When Is A Bull Not A Bull?
Back from vacation and it appears I didn’t miss all that much. Another Trump indictment. Russia is still looking like a loser in Ukraine and the Yankees are still in third place. I know, I know. Retirement is hard work, I needed a break.
One thing that changed but not really, is the market is now “officially” in Bull Market territory. Yeah, OK.
The loose definition of a Bull Market is when market indices are 20% higher than their previous low and to me, that really doesn’t tell the true story but because the media says we are in a new Bull Market, I believe them.
See, I like it simple but unfortunately this Bull market is not that simple. The market has rallied on the backs of perhaps 5 or 6 major tech stocks. Great for their market caps but is it really a bull market when 6 stocks have that sort of outsized reach as far as the major indices are concerned?
I think not.
My definition of a true Bull Market is when the S&P rises 20% from it’s previous low and maintains that level for three months. There might be a small break below that level but historically it is short lived and markets quickly regain their Bull Market footing.
I am not a true technician so I am sure the technicians out there can make a case for any number of scenarios but I will tell you this, to me a true Bull Market needs full participation and at this point, we don’t have it. That’s not to say the rest of the S&P won’t continue to rally as well, but right now its 6 stocks and a mule.
Next on my agenda is the Fed. With this mornings fairly positive print on inflation I may lean towards the Fed “Pausing” on interest rates. The argument can be made that raising interest rates over the last year or so has had an impact on inflation and miraculously it hasn’t thrown the economy into a recession. The argument could also be made that the economy has adjusted to inflation and the inflation rate has come down pretty much on it’s own.

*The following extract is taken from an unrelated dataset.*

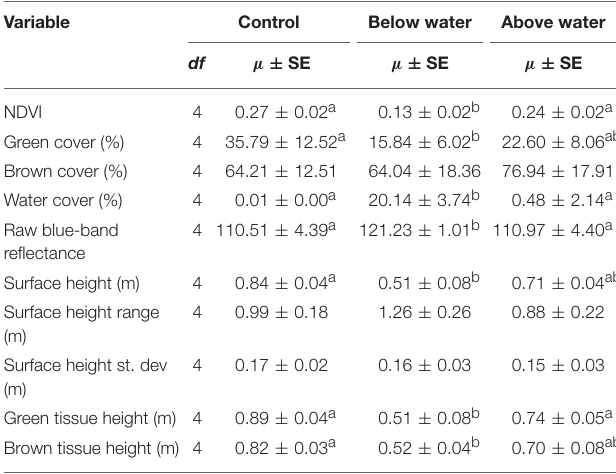
TABLE 6 | Comparison of UAV derived variable values by treatment (with Typha stand as a source of random effects) and Tukey post-hoc tests ( P <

Remember, months ago I postulated that inflation eventually cools without outside intervention (The Fed) simply because consumers adjust. They buy less, they buy smarter, they don’t buy. If people are not buying your exorbitantly priced product, the only sane thing to do is give up a little in the way of profits and regain market share with reduced prices. When people were desperate, they paid your obnoxious prices but now that the balance is returning to the consumer, prices will adjust as well. It does take time and it can be painful but in the end, the consumer wins.
I believe in the latter because the former hits the wrong people the hardest and with all the liberals out there I am not sure how they can’t see that rising interest rates impacts low to middle income people way more than it impacts the upper middle class and rich. You want to divide the country on economic lines, keep raising rates.
To add to that little disaster, the amount of credit card debt is rising faster than the inflation rate and that tells me one thing, people are through their pandemic money, their savings and are now using their credit cards to stay afloat. Mix that fact in with the absurd rates credit card companies are now charging and you can see mini disasters brewing all over the country.
The point to all this is that I believe enough is enough. The Fed has done what it was expected to do to combat inflation. The economy hasn’t tipped over, yet. People are still working and most are moving past the pain of the pandemic. Any more rate increases may do what the Fed has been trying to avoid, create an environment for a retrenchment.
One last vent if you don’t mind. I have brought this up before and I will bring it up again until someone explains why gas prices have remained so high in the Northeast when the price of oil has come back to Earth. The last time oil was near where we are now was in March and gas at the pump in March was 3.19 a gallon while gas yesterday was 3.59 a gallon.
As you know, I am master of supply-demand economics and pretty much everything we do has some element of it. Sometimes that equilibrium gets knocked out of balance. The Russian invasion of Ukraine was the latest example. Oil skyrocketed because of the various supply disruptions that potentially could happen. Oil traders jumped on it and boom, a rally. These are always short lived. Prices meet the supply/demand model almost every time eventually. Not now. The price of oil has been steadily coming down and over the course of my lifetime, the price of gas follows pretty much within a week or two. Not this time. Is it something to do with the East Coast? Is it a blip? Or is it the oil companies taking one last shot at maximum profits before every country on Earth starts taxing windfall profits? I don’t know.